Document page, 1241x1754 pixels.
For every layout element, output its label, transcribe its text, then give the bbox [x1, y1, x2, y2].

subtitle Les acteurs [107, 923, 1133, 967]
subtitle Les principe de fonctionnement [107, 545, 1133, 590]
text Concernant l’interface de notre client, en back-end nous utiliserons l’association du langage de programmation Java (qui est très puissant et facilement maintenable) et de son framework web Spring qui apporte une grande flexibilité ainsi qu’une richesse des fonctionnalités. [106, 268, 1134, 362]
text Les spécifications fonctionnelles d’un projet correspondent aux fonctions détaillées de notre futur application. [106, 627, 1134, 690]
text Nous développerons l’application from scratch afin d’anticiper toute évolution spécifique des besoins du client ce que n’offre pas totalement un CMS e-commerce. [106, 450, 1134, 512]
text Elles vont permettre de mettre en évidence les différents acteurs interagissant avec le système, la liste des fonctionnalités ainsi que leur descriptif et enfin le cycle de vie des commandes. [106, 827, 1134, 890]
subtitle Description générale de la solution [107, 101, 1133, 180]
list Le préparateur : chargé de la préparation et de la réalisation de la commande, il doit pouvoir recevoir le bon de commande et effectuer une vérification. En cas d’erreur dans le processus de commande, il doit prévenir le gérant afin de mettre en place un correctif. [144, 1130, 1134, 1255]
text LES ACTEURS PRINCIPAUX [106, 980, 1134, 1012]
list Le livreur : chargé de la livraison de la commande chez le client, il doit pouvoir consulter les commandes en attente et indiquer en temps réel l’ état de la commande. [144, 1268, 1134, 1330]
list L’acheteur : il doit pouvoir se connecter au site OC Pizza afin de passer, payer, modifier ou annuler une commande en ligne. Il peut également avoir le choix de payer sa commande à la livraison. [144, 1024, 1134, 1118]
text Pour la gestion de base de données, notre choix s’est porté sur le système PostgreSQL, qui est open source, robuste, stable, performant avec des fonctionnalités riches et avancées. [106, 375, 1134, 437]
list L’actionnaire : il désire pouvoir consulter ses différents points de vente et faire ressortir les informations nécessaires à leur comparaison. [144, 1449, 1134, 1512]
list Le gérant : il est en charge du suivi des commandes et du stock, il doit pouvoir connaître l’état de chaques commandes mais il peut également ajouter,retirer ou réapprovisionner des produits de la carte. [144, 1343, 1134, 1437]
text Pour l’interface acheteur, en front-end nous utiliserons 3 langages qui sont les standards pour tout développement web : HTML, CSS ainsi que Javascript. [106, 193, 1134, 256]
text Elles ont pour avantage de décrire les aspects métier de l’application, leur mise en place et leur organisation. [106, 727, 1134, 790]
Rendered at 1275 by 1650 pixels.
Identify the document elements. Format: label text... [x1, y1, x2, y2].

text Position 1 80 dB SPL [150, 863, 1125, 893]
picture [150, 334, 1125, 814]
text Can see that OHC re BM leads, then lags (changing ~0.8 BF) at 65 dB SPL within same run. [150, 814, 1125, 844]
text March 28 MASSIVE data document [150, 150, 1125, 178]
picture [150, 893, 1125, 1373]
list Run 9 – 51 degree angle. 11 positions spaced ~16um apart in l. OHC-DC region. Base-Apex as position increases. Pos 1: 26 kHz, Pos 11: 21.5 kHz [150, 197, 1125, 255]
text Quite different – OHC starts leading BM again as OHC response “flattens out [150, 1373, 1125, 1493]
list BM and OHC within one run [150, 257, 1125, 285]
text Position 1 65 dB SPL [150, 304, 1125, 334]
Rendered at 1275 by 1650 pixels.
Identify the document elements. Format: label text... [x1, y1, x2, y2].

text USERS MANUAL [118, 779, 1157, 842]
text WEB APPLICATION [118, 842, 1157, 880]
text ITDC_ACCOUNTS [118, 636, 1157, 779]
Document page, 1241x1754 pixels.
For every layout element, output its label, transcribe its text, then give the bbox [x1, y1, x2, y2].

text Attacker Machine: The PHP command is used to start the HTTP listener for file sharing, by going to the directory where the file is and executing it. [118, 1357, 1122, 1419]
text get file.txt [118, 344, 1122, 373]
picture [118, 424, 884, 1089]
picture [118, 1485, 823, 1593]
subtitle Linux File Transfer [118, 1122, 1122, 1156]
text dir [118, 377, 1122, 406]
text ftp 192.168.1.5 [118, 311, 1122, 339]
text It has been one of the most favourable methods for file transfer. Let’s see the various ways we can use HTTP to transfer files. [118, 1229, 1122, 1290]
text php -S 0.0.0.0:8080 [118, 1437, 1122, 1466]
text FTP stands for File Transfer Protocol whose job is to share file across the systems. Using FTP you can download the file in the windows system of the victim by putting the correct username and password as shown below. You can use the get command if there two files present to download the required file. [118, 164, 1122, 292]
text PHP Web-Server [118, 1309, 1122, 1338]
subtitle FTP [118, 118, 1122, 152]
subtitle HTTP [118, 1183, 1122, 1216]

___

Reproduce every one of the lines above without any changes.

**Task solution**
Document page, 1241x1754 pixels.
For every layout element, output its label, transcribe its text, then give the bbox [x1, y1, x2, y2].

subtitle Les acteurs [107, 923, 1133, 967]
subtitle Les principe de fonctionnement [107, 545, 1133, 590]
text Concernant l’interface de notre client, en back-end nous utiliserons l’association du langage de programmation Java (qui est très puissant et facilement maintenable) et de son framework web Spring qui apporte une grande flexibilité ainsi qu’une richesse des fonctionnalités. [106, 268, 1134, 362]
text Les spécifications fonctionnelles d’un projet correspondent aux fonctions détaillées de notre futur application. [106, 627, 1134, 690]
text Nous développerons l’application from scratch afin d’anticiper toute évolution spécifique des besoins du client ce que n’offre pas totalement un CMS e-commerce. [106, 450, 1134, 512]
text Elles vont permettre de mettre en évidence les différents acteurs interagissant avec le système, la liste des fonctionnalités ainsi que leur descriptif et enfin le cycle de vie des commandes. [106, 827, 1134, 890]
subtitle Description générale de la solution [107, 101, 1133, 180]
list Le préparateur : chargé de la préparation et de la réalisation de la commande, il doit pouvoir recevoir le bon de commande et effectuer une vérification. En cas d’erreur dans le processus de commande, il doit prévenir le gérant afin de mettre en place un correctif. [144, 1130, 1134, 1255]
text LES ACTEURS PRINCIPAUX [106, 980, 1134, 1012]
list Le livreur : chargé de la livraison de la commande chez le client, il doit pouvoir consulter les commandes en attente et indiquer en temps réel l’ état de la commande. [144, 1268, 1134, 1330]
list L’acheteur : il doit pouvoir se connecter au site OC Pizza afin de passer, payer, modifier ou annuler une commande en ligne. Il peut également avoir le choix de payer sa commande à la livraison. [144, 1024, 1134, 1118]
text Pour la gestion de base de données, notre choix s’est porté sur le système PostgreSQL, qui est open source, robuste, stable, performant avec des fonctionnalités riches et avancées. [106, 375, 1134, 437]
list L’actionnaire : il désire pouvoir consulter ses différents points de vente et faire ressortir les informations nécessaires à leur comparaison. [144, 1449, 1134, 1512]
list Le gérant : il est en charge du suivi des commandes et du stock, il doit pouvoir connaître l’état de chaques commandes mais il peut également ajouter,retirer ou réapprovisionner des produits de la carte. [144, 1343, 1134, 1437]
text Pour l’interface acheteur, en front-end nous utiliserons 3 langages qui sont les standards pour tout développement web : HTML, CSS ainsi que Javascript. [106, 193, 1134, 256]
text Elles ont pour avantage de décrire les aspects métier de l’application, leur mise en place et leur organisation. [106, 727, 1134, 790]
Rendered at 1275 by 1650 pixels.
Identify the document elements. Format: label text... [x1, y1, x2, y2].

text Position 1 80 dB SPL [150, 863, 1125, 893]
picture [150, 334, 1125, 814]
text Can see that OHC re BM leads, then lags (changing ~0.8 BF) at 65 dB SPL within same run. [150, 814, 1125, 844]
text March 28 MASSIVE data document [150, 150, 1125, 178]
picture [150, 893, 1125, 1373]
list Run 9 – 51 degree angle. 11 positions spaced ~16um apart in l. OHC-DC region. Base-Apex as position increases. Pos 1: 26 kHz, Pos 11: 21.5 kHz [150, 197, 1125, 255]
text Quite different – OHC starts leading BM again as OHC response “flattens out [150, 1373, 1125, 1493]
list BM and OHC within one run [150, 257, 1125, 285]
text Position 1 65 dB SPL [150, 304, 1125, 334]
Rendered at 1275 by 1650 pixels.
Identify the document elements. Format: label text... [x1, y1, x2, y2].

text USERS MANUAL [118, 779, 1157, 842]
text WEB APPLICATION [118, 842, 1157, 880]
text ITDC_ACCOUNTS [118, 636, 1157, 779]
Document page, 1241x1754 pixels.
For every layout element, output its label, transcribe its text, then give the bbox [x1, y1, x2, y2].

text Attacker Machine: The PHP command is used to start the HTTP listener for file sharing, by going to the directory where the file is and executing it. [118, 1357, 1122, 1419]
text get file.txt [118, 344, 1122, 373]
picture [118, 424, 884, 1089]
picture [118, 1485, 823, 1593]
subtitle Linux File Transfer [118, 1122, 1122, 1156]
text dir [118, 377, 1122, 406]
text ftp 192.168.1.5 [118, 311, 1122, 339]
text It has been one of the most favourable methods for file transfer. Let’s see the various ways we can use HTTP to transfer files. [118, 1229, 1122, 1290]
text php -S 0.0.0.0:8080 [118, 1437, 1122, 1466]
text FTP stands for File Transfer Protocol whose job is to share file across the systems. Using FTP you can download the file in the windows system of the victim by putting the correct username and password as shown below. You can use the get command if there two files present to download the required file. [118, 164, 1122, 292]
text PHP Web-Server [118, 1309, 1122, 1338]
subtitle FTP [118, 118, 1122, 152]
subtitle HTTP [118, 1183, 1122, 1216]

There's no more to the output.